Ryan Freel is supposed to begin his minor-league rehab tonight for Class AAA Iowa. Freel has been on the DL since May 28 with a left-hamstring strain. It'll be interesting to see what the Cubs do when Freel is ready. They've already sent Bobby Scales down when Aaron Miles returned. Andres Blanco may get sent out when Freel returned, but Scales and Blanco (not to mention Jake Fox) have been much more productive than Miles and Freel, in his short time here.

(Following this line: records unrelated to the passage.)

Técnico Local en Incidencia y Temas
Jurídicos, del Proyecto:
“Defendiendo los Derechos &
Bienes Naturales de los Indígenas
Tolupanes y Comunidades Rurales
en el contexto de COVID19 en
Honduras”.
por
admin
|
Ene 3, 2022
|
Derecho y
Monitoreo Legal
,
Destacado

Speaking of the minors, one pitcher flying quickly under the radar at Iowa is right-handed reliever Blake Parker. Scouting director Tim Wilken took Parker as a corner infielder out of the University of Iowa in his first draft with the Cubs, in '06. Parker began at Class AA Tennessee, and in his first 13 games at Iowa, he's gone 0-0 with an 0.69 ERA and 7 saves. The Cubs like his stuff and the fact that he displays good "mound presence" for being a pitcher for a relatively short time. One of my minor-league gurus who visits here often says Parker has a good changeup, which is impressive itself. A Cubs guy told me it's not out of the question Parker could even make it up to the big club sometime this year. Keep an eye on this kid.
The Cubs have 38 quality starts now. They're 22-16, and the starters have a 2.17 ERA in those games. Ted Lilly leads the pack, with 10 quality starts, and he's my pick to be the Cubs' (probably) lone all-star.
Enjoy the calm before this week's storm with the Sox (and let's not call it the "Crosstown Classic") and the Indians.